新型コロナウィルスの影響で多くの人がマスクをしているので、顔立ちはもちろん表情が見えない。マスクをしている異性を見ると好みのタイプに見えたり、実施は笑っている人が怒って見えたりと、生活の中で惑わされることが増えた。(マスク美人が多いように僕は思える)
愛犬Q次郎は僕が初めてマスクをして家に戻ると、一瞬僕のことを理解せず「うー…わん、わん!」と大きく吠えた。
犬もマスクをした人を見ると顔や表情が分からないので混乱するのだろう。
犬は尻尾の動きや吠え声などで気持ちを表現するが、Q次郎は目の動きが他の犬より大きいので表現が豊かに見える。
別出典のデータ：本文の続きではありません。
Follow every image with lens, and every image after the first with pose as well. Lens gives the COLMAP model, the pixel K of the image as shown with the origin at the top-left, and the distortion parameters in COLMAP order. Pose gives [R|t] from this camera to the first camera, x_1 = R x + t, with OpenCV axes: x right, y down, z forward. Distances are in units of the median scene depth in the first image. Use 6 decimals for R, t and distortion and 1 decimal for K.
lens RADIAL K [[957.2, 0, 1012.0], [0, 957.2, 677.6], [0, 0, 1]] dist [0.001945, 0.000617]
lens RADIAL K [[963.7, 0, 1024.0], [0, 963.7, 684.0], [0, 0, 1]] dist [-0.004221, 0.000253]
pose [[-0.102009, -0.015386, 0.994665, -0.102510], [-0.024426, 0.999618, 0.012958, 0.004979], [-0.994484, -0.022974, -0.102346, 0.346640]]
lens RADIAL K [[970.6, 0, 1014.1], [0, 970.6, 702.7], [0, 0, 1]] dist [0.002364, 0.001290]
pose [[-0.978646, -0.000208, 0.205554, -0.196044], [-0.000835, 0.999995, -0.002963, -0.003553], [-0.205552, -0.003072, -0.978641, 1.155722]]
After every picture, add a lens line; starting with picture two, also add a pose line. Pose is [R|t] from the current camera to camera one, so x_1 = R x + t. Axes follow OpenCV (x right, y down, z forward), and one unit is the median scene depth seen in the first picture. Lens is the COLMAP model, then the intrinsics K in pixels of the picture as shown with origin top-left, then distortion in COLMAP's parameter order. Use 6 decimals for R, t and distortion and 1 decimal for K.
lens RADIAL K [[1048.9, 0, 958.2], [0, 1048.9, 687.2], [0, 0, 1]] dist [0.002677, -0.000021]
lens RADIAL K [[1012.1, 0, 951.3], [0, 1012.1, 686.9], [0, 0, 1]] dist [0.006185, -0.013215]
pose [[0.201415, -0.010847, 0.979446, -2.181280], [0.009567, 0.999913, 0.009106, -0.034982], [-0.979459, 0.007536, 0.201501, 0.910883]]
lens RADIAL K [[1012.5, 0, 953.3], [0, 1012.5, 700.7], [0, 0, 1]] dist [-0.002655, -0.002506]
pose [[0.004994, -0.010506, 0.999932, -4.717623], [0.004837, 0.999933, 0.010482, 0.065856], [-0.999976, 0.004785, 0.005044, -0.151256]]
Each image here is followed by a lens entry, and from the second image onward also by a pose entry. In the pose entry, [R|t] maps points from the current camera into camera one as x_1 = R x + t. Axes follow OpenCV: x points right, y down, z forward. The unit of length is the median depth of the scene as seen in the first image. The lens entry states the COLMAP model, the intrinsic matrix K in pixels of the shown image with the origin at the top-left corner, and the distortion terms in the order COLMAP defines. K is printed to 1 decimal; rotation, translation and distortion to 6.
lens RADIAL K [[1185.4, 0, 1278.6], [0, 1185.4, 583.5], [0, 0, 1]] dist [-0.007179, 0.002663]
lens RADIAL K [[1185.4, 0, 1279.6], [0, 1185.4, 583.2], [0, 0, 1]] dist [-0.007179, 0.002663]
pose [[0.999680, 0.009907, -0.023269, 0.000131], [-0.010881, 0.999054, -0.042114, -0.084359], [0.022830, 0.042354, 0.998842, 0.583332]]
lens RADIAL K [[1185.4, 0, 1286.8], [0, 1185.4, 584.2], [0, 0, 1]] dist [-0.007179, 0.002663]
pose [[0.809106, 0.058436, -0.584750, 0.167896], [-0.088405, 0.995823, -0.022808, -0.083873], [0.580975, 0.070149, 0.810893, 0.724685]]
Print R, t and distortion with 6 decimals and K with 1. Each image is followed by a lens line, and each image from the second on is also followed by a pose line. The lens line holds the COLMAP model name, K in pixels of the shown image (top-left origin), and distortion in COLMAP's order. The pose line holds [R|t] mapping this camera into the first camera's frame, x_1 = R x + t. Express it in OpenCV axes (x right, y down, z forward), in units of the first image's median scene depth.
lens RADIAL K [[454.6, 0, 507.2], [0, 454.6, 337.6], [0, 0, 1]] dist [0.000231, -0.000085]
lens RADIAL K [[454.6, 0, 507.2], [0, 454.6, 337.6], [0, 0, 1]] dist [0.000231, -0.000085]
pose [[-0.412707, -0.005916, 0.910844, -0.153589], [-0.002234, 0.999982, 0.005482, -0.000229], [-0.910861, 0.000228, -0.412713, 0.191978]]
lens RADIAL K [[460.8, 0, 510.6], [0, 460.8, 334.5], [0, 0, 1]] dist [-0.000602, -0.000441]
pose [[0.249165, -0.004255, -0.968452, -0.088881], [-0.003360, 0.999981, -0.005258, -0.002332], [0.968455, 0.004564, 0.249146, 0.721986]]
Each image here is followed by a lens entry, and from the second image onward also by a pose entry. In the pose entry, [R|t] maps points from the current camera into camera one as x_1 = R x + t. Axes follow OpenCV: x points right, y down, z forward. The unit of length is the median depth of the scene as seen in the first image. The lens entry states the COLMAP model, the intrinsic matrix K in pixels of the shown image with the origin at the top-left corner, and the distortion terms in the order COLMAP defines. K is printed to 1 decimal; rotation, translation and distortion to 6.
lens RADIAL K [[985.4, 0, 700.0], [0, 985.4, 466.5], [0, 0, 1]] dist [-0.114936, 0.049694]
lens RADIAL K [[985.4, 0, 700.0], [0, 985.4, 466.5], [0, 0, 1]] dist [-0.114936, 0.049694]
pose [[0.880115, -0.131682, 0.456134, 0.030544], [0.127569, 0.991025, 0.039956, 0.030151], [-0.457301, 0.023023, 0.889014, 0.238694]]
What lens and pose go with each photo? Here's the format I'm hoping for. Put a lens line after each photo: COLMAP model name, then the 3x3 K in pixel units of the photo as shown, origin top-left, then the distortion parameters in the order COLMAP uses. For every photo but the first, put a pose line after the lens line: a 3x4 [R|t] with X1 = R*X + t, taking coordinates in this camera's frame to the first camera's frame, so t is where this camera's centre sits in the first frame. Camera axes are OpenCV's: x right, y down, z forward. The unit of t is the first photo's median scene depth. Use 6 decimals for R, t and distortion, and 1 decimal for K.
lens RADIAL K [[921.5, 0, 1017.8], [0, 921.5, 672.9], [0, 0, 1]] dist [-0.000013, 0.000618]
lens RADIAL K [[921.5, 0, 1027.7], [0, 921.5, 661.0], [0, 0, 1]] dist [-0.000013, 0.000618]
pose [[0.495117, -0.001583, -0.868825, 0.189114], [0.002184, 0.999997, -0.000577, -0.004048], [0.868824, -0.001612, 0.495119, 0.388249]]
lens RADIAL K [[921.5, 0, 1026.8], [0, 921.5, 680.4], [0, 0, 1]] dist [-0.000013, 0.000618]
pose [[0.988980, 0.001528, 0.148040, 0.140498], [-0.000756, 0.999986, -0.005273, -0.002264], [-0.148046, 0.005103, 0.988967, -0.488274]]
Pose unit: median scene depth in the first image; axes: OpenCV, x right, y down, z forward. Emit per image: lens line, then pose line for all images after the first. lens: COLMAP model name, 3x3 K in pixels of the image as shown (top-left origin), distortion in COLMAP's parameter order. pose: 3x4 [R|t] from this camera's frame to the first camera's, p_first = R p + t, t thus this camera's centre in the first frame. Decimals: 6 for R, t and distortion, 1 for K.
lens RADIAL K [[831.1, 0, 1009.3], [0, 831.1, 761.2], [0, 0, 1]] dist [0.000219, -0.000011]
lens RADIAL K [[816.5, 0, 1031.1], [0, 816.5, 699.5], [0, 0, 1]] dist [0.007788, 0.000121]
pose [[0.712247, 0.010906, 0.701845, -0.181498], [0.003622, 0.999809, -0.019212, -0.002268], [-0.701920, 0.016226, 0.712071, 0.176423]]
Q次郎は名前を呼ぶと顔をこちらに向けるより先に目を動かしその後に顔を向ける。目を上下左右に大きく動かすので白目の部分が多く見え表情が豊かに見えるのだろう。悪戯をして僕に叱られると目を上目遣いで見るので、何となく悪戯をして反省しているように見えるが、腹の中では全く反省などしておらず、直ぐにどこからかおもちゃを持って来て遊ぼうと誘ってくる。
散歩に連れて行くと僕の横を歩きながら何度も僕の顔を見上げる。きっと散歩に出掛けることがまだどこか不安で、僕が隣を一緒に歩いているのか確認しているようだ。
先日、Q次郎と散歩に出掛け川沿いの細い歩道を歩いていると、僕らの前に大きな黒猫が道を塞いでいた。僕は黒猫から距離を取り避けて通ろうとすると、その黒猫は全身の毛を大きく逆立て、唸りながら僕等に向かってきた。
「にゃー!!」黒猫から大きな声を浴びせられると、Q次郎はびっくりして飛び上がり必死で来た道を引き返した。黒猫は追いかけてことはなかったがQ次郎は目を大きく見開き恐怖に慄いた表情で何度も後ろを振り返っていた。
「Q、もう大丈夫よ!」
人も動物も表情が豊かだと一緒にいて楽しい。しかし新型コロナウィルスでマスクを付けているので人の表情が上手く読み取れない。マスクを外す日が早く訪れ、たくさんの笑顔を見ることができれば良いのだが。
「そう言えば、アベノマスクは一向に届かないな~」
ひょっとすると、届いてないのは僕だけなのかもしれない…。